───── Provided data ─────

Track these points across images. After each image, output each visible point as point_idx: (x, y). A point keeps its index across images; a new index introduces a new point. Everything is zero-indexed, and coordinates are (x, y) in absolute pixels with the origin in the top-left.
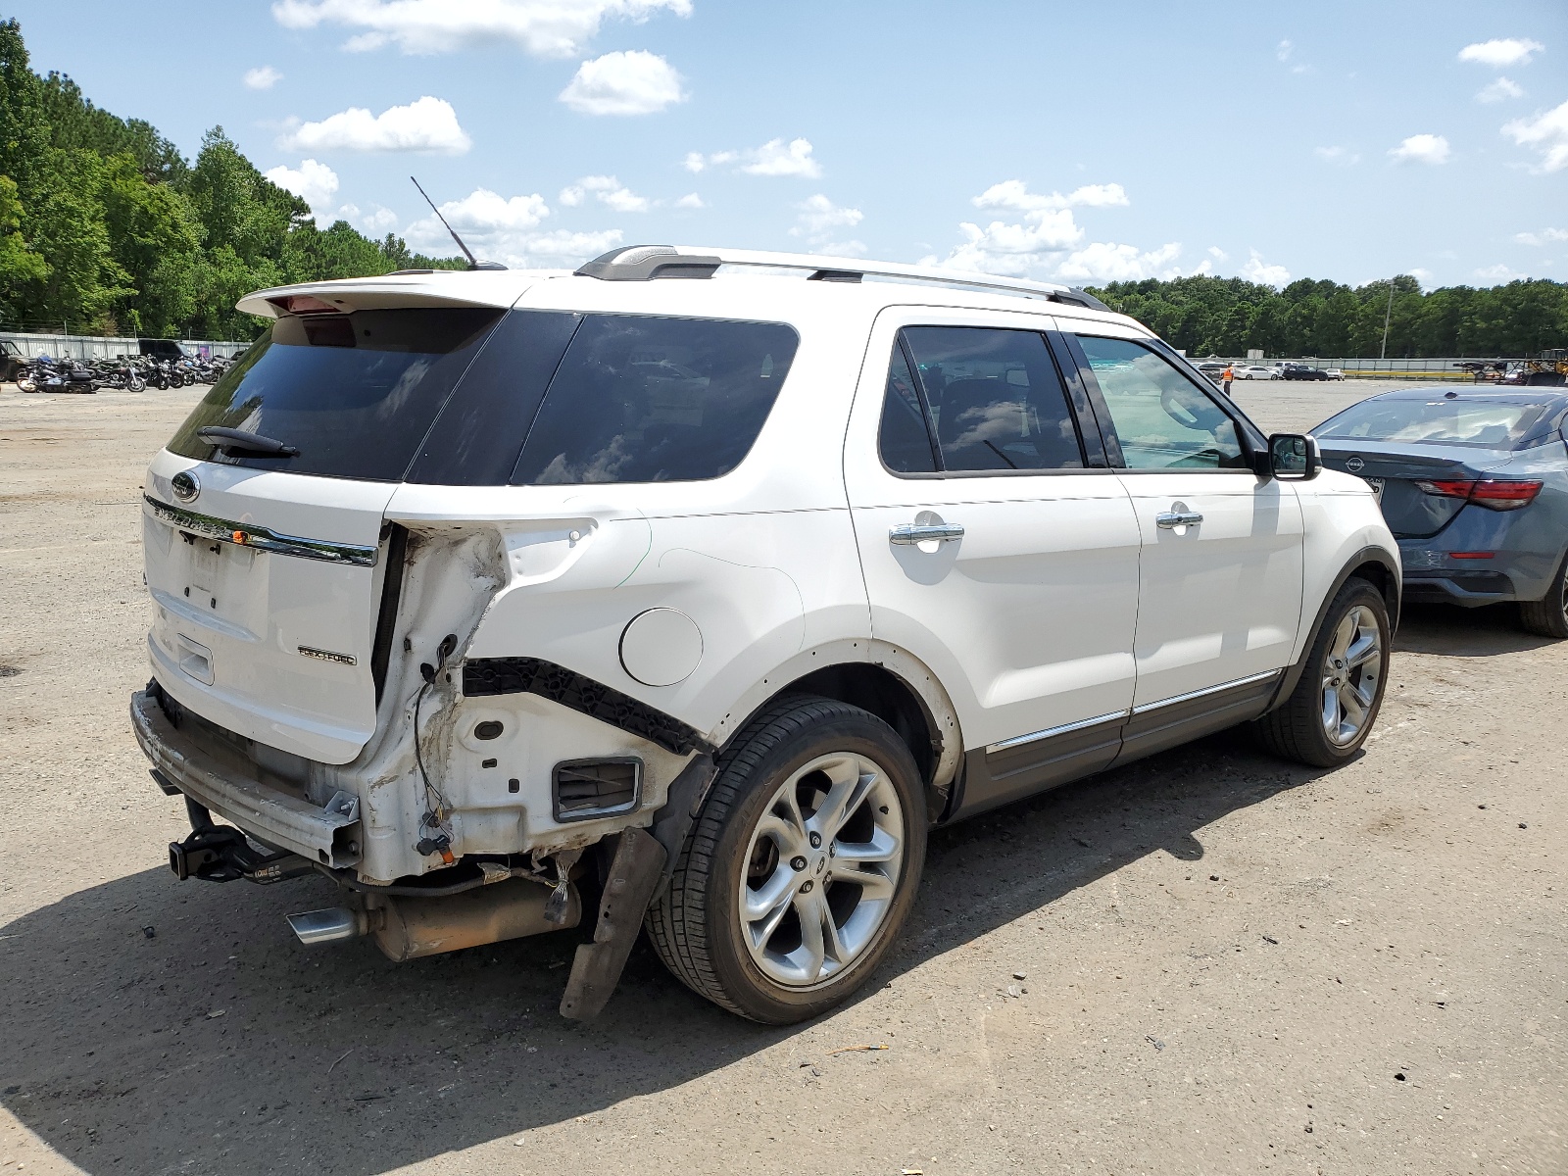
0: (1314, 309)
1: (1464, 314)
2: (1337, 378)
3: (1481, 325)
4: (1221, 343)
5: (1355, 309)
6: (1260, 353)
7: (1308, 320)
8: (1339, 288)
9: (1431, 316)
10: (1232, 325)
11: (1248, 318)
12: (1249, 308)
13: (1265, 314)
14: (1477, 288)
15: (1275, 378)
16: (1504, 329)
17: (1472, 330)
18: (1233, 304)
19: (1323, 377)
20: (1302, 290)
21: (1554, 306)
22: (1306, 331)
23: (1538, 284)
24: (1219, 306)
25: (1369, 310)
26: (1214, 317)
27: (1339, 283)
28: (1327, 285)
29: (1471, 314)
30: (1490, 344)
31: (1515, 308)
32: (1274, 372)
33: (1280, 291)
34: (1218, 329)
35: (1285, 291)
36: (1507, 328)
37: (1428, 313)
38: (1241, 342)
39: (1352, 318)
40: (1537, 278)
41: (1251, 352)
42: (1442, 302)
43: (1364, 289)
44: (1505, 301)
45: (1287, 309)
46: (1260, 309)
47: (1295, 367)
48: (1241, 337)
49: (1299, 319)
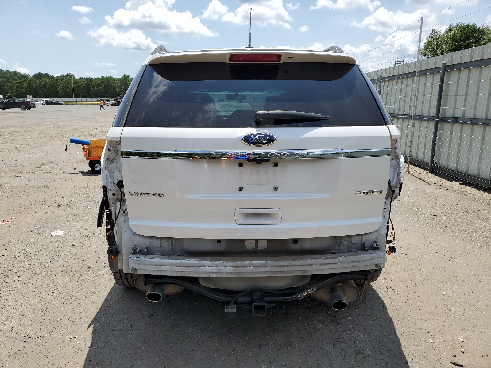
0: (46, 82)
1: (91, 85)
2: (63, 104)
3: (96, 89)
4: (15, 93)
5: (59, 83)
6: (31, 97)
7: (45, 86)
8: (51, 76)
9: (82, 86)
10: (18, 87)
11: (24, 85)
12: (23, 81)
13: (30, 84)
14: (93, 78)
15: (43, 104)
16: (102, 90)
17: (94, 90)
18: (16, 80)
19: (58, 104)
20: (39, 76)
21: (114, 84)
22: (45, 90)
23: (109, 77)
24: (11, 80)
25: (64, 83)
26: (11, 84)
27: (51, 75)
28: (47, 75)
29: (93, 86)
30: (100, 94)
31: (104, 84)
32: (42, 103)
33: (31, 76)
34: (13, 88)
35: (33, 76)
36: (103, 89)
37: (81, 85)
38: (23, 93)
39: (59, 85)
40: (108, 76)
41: (28, 96)
42: (84, 82)
43: (59, 77)
44: (101, 82)
45: (37, 82)
46: (27, 82)
47: (49, 101)
48: (22, 91)
49: (42, 86)
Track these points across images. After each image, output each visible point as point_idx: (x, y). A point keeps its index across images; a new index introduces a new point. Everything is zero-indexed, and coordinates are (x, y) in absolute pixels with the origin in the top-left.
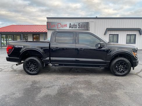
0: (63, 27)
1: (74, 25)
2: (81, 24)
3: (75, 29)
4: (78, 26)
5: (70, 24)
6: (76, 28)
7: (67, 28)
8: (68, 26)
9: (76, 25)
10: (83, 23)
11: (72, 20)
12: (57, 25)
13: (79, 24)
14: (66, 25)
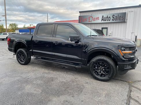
0: (95, 20)
1: (107, 17)
2: (115, 16)
3: (108, 22)
4: (112, 18)
5: (103, 16)
6: (109, 20)
7: (100, 21)
8: (101, 18)
9: (110, 17)
10: (118, 14)
11: (106, 12)
12: (89, 18)
13: (114, 15)
14: (98, 18)
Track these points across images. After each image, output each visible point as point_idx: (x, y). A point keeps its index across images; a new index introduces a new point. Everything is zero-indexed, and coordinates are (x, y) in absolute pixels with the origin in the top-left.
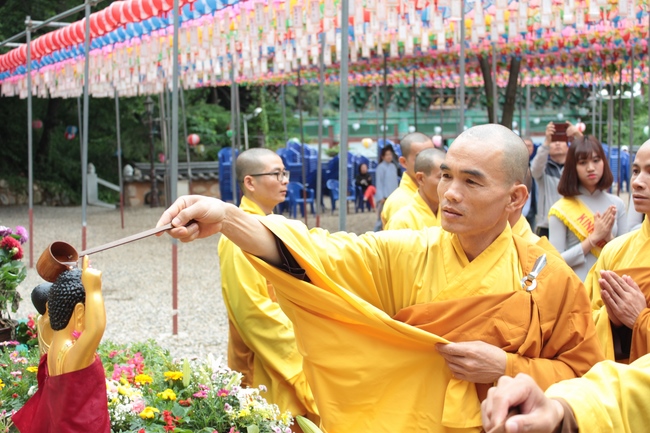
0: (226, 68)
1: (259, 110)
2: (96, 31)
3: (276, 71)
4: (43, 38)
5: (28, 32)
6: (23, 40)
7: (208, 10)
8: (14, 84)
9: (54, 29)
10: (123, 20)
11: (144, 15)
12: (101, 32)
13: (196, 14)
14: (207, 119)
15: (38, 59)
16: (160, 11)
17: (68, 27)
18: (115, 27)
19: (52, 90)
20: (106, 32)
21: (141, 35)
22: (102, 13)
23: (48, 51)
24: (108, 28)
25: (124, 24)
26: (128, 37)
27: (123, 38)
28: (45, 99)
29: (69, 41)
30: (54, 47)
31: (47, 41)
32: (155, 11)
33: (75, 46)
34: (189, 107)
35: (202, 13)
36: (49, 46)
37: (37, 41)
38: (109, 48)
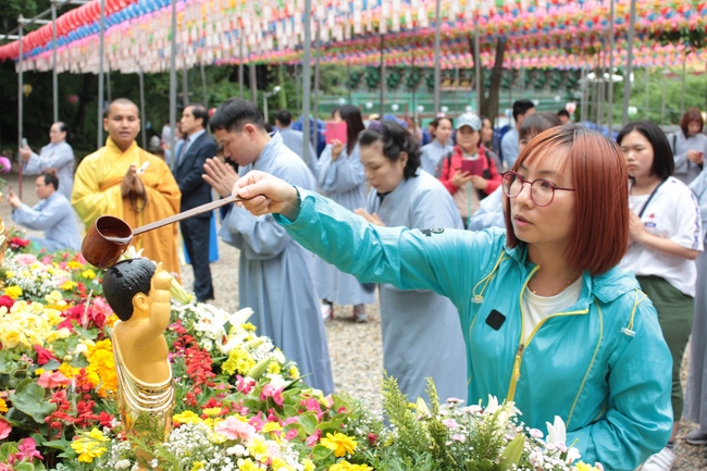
0: (234, 43)
1: (277, 88)
2: (112, 7)
3: (281, 47)
4: (67, 15)
5: (53, 10)
6: (49, 17)
8: (47, 59)
12: (116, 8)
15: (63, 35)
18: (128, 3)
19: (82, 65)
20: (121, 8)
21: (153, 10)
23: (73, 26)
26: (141, 13)
27: (137, 13)
28: (74, 75)
29: (90, 17)
30: (78, 23)
31: (71, 18)
33: (96, 22)
34: (213, 85)
36: (73, 22)
37: (62, 18)
38: (126, 24)
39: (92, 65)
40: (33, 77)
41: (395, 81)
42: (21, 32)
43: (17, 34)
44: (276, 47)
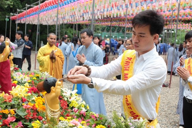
0: (73, 18)
2: (42, 8)
3: (85, 20)
4: (30, 9)
6: (25, 10)
7: (67, 4)
8: (24, 20)
9: (33, 7)
10: (48, 5)
11: (52, 4)
12: (43, 8)
13: (64, 5)
14: (70, 32)
15: (28, 14)
16: (56, 3)
17: (36, 7)
18: (46, 7)
19: (33, 22)
20: (44, 8)
21: (52, 9)
22: (43, 3)
23: (31, 12)
24: (44, 7)
25: (48, 6)
26: (49, 10)
27: (48, 10)
28: (31, 24)
29: (36, 10)
30: (32, 11)
31: (31, 10)
32: (55, 3)
33: (37, 11)
34: (66, 29)
35: (66, 4)
36: (31, 11)
37: (28, 10)
38: (45, 12)
39: (35, 22)
40: (20, 25)
41: (114, 30)
42: (18, 13)
43: (16, 13)
44: (83, 20)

─────

■ Task to complete ■
Repeat all the lines above word for word, but leave the pictures out.

■ Answer to this task ■
Track these points across images. After each image, output each visible point as point_idx: (x, y). A point keeps its index across images; a new index introduces a new point. Everything is zero-indexed, and coordinates are (x, y) in absolute pixels with the origin in the top-left.
0: (1314, 309)
1: (1464, 314)
2: (1337, 378)
3: (1481, 325)
4: (1221, 343)
5: (1355, 309)
6: (1260, 353)
7: (1308, 320)
8: (1339, 288)
9: (1431, 316)
10: (1232, 325)
11: (1248, 318)
12: (1249, 308)
13: (1265, 314)
14: (1477, 288)
15: (1275, 378)
16: (1504, 329)
17: (1472, 330)
18: (1233, 304)
19: (1323, 377)
20: (1302, 290)
21: (1554, 306)
22: (1306, 331)
23: (1538, 284)
24: (1219, 306)
25: (1369, 310)
26: (1214, 317)
27: (1339, 283)
28: (1327, 285)
29: (1471, 314)
30: (1490, 344)
31: (1515, 308)
32: (1274, 372)
33: (1280, 291)
34: (1218, 329)
35: (1285, 291)
36: (1507, 328)
37: (1428, 313)
38: (1241, 342)
39: (1352, 318)
40: (1537, 278)
41: (1251, 352)
42: (1442, 302)
43: (1364, 289)
44: (1505, 301)
45: (1287, 309)
46: (1260, 309)
47: (1295, 367)
48: (1241, 337)
49: (1299, 319)
0: (46, 82)
1: (91, 85)
2: (63, 104)
3: (96, 89)
4: (15, 93)
5: (59, 83)
6: (31, 97)
7: (45, 86)
8: (51, 76)
9: (82, 86)
10: (18, 87)
11: (24, 85)
12: (23, 81)
13: (30, 84)
14: (93, 78)
15: (43, 104)
16: (102, 90)
17: (94, 90)
18: (16, 80)
19: (58, 104)
20: (39, 76)
21: (114, 84)
22: (45, 90)
23: (109, 77)
24: (11, 80)
25: (64, 83)
26: (11, 84)
27: (51, 75)
28: (47, 75)
29: (93, 86)
30: (100, 94)
31: (104, 84)
32: (42, 103)
33: (31, 76)
34: (13, 88)
35: (33, 76)
36: (103, 89)
37: (81, 85)
38: (23, 93)
39: (59, 85)
40: (108, 76)
41: (28, 96)
42: (84, 82)
43: (59, 77)
44: (101, 82)
45: (37, 82)
46: (27, 82)
47: (49, 101)
48: (22, 91)
49: (42, 86)
Track these points across images. After each image, output each visible point as point_idx: (x, y). A point keeps its index across images; a new index introduces a new point. Everything is zero-indexed, and coordinates are (x, y) in absolute pixels with the origin in the top-left.
0: (63, 27)
1: (74, 25)
2: (81, 24)
3: (75, 29)
4: (78, 26)
5: (70, 24)
6: (76, 28)
7: (67, 28)
8: (68, 26)
9: (76, 25)
10: (83, 23)
11: (72, 20)
12: (57, 25)
13: (79, 24)
14: (66, 25)
0: (95, 20)
1: (107, 17)
2: (115, 16)
3: (108, 22)
4: (112, 18)
5: (103, 16)
6: (109, 20)
7: (100, 21)
8: (101, 18)
9: (110, 17)
10: (118, 14)
11: (106, 12)
12: (89, 18)
13: (114, 15)
14: (98, 18)
Track these points across images. After each image, output each visible point as point_idx: (x, y). A point keeps its index across images; a new index introduces a new point. Everything is zero-indexed, and coordinates are (x, y) in absolute pixels with the origin in the top-left.
0: (226, 68)
1: (259, 110)
2: (96, 31)
3: (276, 71)
4: (43, 38)
5: (28, 32)
6: (23, 40)
7: (208, 10)
8: (14, 84)
9: (54, 29)
10: (123, 20)
11: (144, 15)
12: (101, 32)
13: (196, 14)
14: (207, 119)
15: (38, 59)
16: (160, 11)
17: (68, 27)
18: (115, 27)
19: (52, 90)
20: (106, 32)
21: (141, 35)
22: (102, 13)
23: (48, 51)
24: (108, 28)
25: (124, 24)
26: (128, 37)
27: (123, 38)
28: (45, 99)
29: (69, 41)
30: (54, 47)
31: (47, 41)
32: (155, 11)
33: (75, 46)
34: (189, 107)
35: (202, 13)
36: (49, 46)
37: (37, 41)
38: (109, 48)
0: (234, 43)
1: (277, 88)
2: (112, 7)
3: (281, 47)
4: (67, 15)
5: (53, 10)
6: (49, 17)
8: (47, 59)
12: (116, 8)
15: (63, 35)
18: (128, 3)
19: (82, 65)
20: (121, 8)
21: (153, 10)
23: (73, 26)
26: (141, 13)
27: (137, 13)
28: (74, 75)
29: (90, 17)
30: (78, 23)
31: (71, 18)
33: (96, 22)
34: (213, 85)
36: (73, 22)
37: (62, 18)
38: (126, 24)
39: (92, 65)
40: (33, 77)
41: (395, 81)
42: (21, 32)
43: (17, 34)
44: (276, 47)
0: (73, 18)
2: (42, 8)
3: (85, 20)
4: (30, 9)
6: (25, 10)
7: (67, 4)
8: (24, 20)
9: (33, 7)
10: (48, 5)
11: (52, 4)
12: (43, 8)
13: (64, 5)
14: (70, 32)
15: (28, 14)
16: (56, 3)
17: (36, 7)
18: (46, 7)
19: (33, 22)
20: (44, 8)
21: (52, 9)
22: (43, 3)
23: (31, 12)
24: (44, 7)
25: (48, 6)
26: (49, 10)
27: (48, 10)
28: (31, 24)
29: (36, 10)
30: (32, 11)
31: (31, 10)
32: (55, 3)
33: (37, 11)
34: (66, 29)
35: (66, 4)
36: (31, 11)
37: (28, 10)
38: (45, 12)
39: (35, 22)
40: (20, 25)
41: (114, 30)
42: (18, 13)
43: (16, 13)
44: (83, 20)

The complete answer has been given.